History of Martial Arts: Ancient peoples of all types engaged in fighting, war, and hunting. Thus, each and every civilization subscribed to a version of martial arts or combat all their own. Still, most people think of Asia when they hear the term martial arts. Along with this, around the year 600 BC trade between India and China flourished. It is believed that during this time information regarding the Indian martial arts was passed onto the Chinese and vica versa.
According to legend, an Indian monk named Bodhidharma facilitated the transmission of Chan (China) or Zen (Japan) to China when he moved to southern China. His teachings lent a lot to martial arts philosophies like humility and restraint that continue even today. In fact, some have credited Bodhidharma with the initiation of Shaolin martial arts, though this assertion has been discredited by many.
Types of Martial Arts: Generally, martial arts can be broken down into five distinct categories: Stand-up or striking styles, grappling styles, low impact styles, weapons based styles, and MMA (A Hybrid Sports Style). Along with this, the emergence of MMA has caused quite a bit of mixing of styles in recent years to the point that a lot of dojos don't look quite the same as they used to. Regardless, below are some of the more well-known styles.
Striking or Stand-Up Styles
Grappling or Ground Fighting Styles
Throwing or Takedown Styles
Weapons Based Styles
Low Impact or Meditative Styles
MMA- A Hybrid Sports Style
Famous Figures in Martial Arts
There are many people that have contributed to the martial arts in significant ways. Here are just a sampling of them.
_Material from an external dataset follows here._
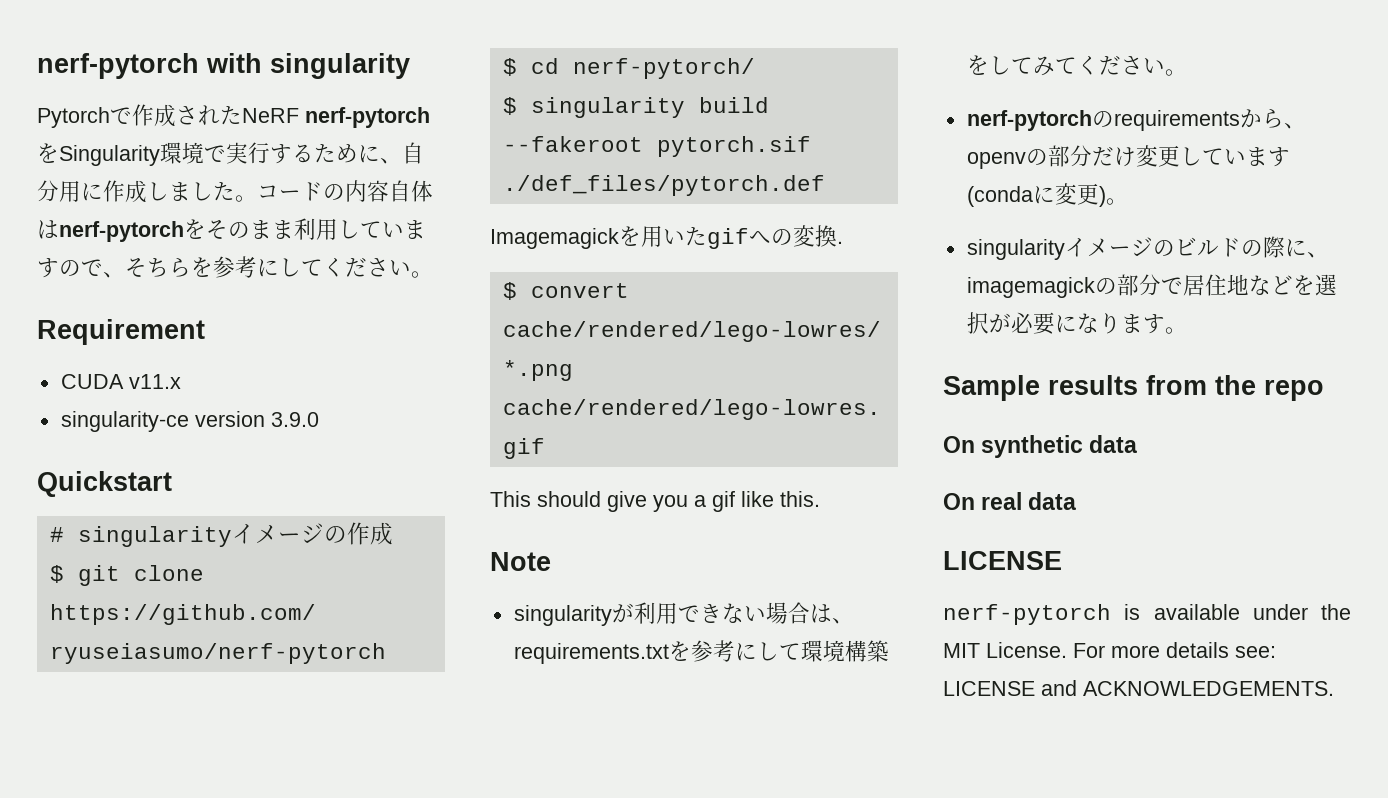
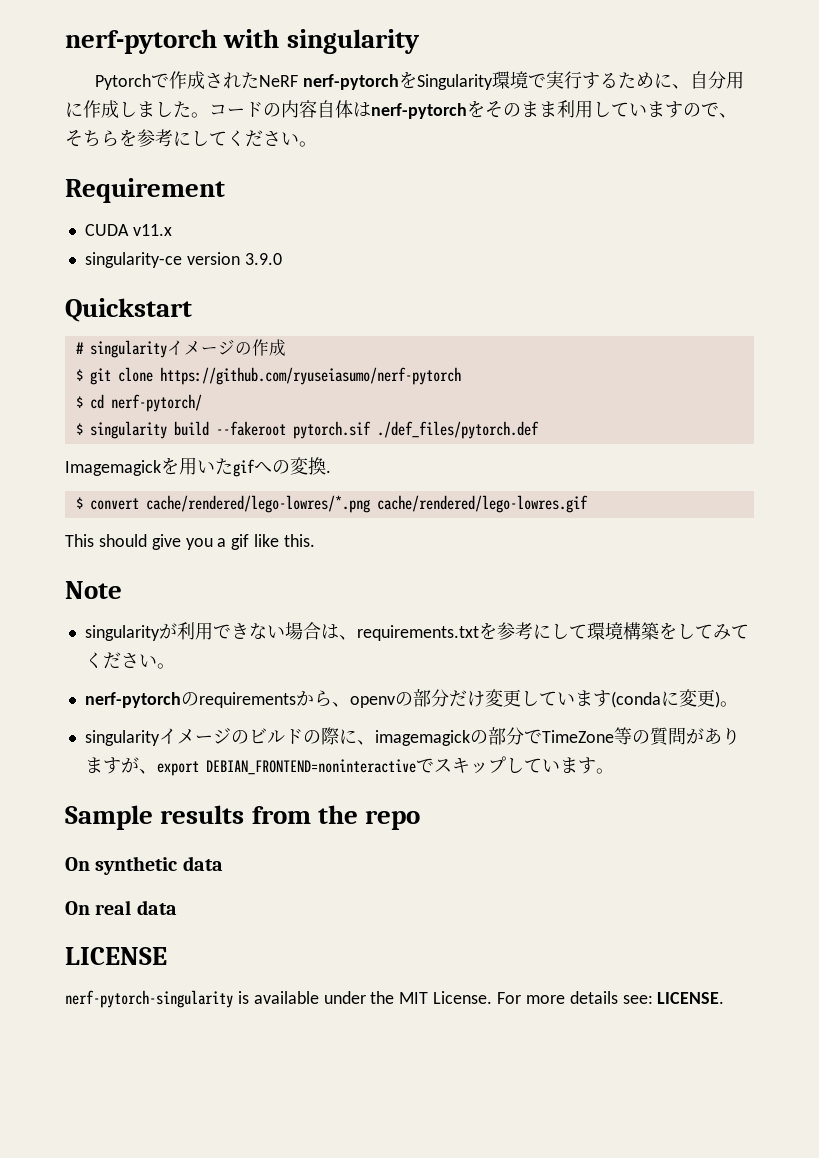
[1182,274,1337,296] [966,312,1121,335] 居住地などを選択が必要になり -> [541,727,740,746] [84,756,560,776] TimeZone等の質問がありますが、export DEBIAN_FRONTEND=noninteractiveでスキップしてい
[943,604,1111,625] nerf-pytorch -> [65,990,233,1008] nerf-pytorch-singularity
[943,680,1334,696] LICENSE and ACKNOWLEDGEMENTS. -> [657,992,725,1004] LICENSE.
- Itosu Anko: Anko (1831-1915) is widely considered to be "the Grandfather of Karate," for his work with creating simplified katas and forms for less advanced students. In this way and more, he is credited for helping the art to gain more mainstream acceptance.
- Helio Gracie: Gracie died in January of 2009 at the age of 95. He is considered the inventor of Brazilian Jiu Jitsu, having taken the teachings of judo and made them less about strength and more about leverage.
- Royce Gracie: Helio's son, Royce Gracie, won three of the first four UFC tournaments. This served to show the world just how effective the art that his father had invented, Brazilian Jiu Jitsu, was. He did this, by the way, while only weighing approximately 170-180 pounds in tournaments where there were no weight limits. His performance in these early UFC tournaments changed martial arts forever.
- Dr. Jigoro Kano: During a time when all individualized activities in Japan were on a decline (Japanese jujutsu included), Kano invented Kodokan Judo with the idea that it might someday be mainstream enough to become a sport and hence, less individualized. Thus, he eliminated many of the techniques he deemed dangerous in jujutsu and eventually his dream came true. In 1910, judo became a recognized sport.
- Bruce Lee: Bruce Lee was important for more than just his ability to act in popular movies and the television series, The Green Hornet. He was also an innovator in the arts, realizing that the things that did not work should be discarded for techniques that were effective. He was the founder of the art Jeet Kune Do, a style designed to live outside the boundaries of other traditional martial arts styles. On July 20, 1973, Lee died in Hong Kong at the age of 32. The official cause of his death was a brain edema, which had been caused by a reaction to a prescription painkiller.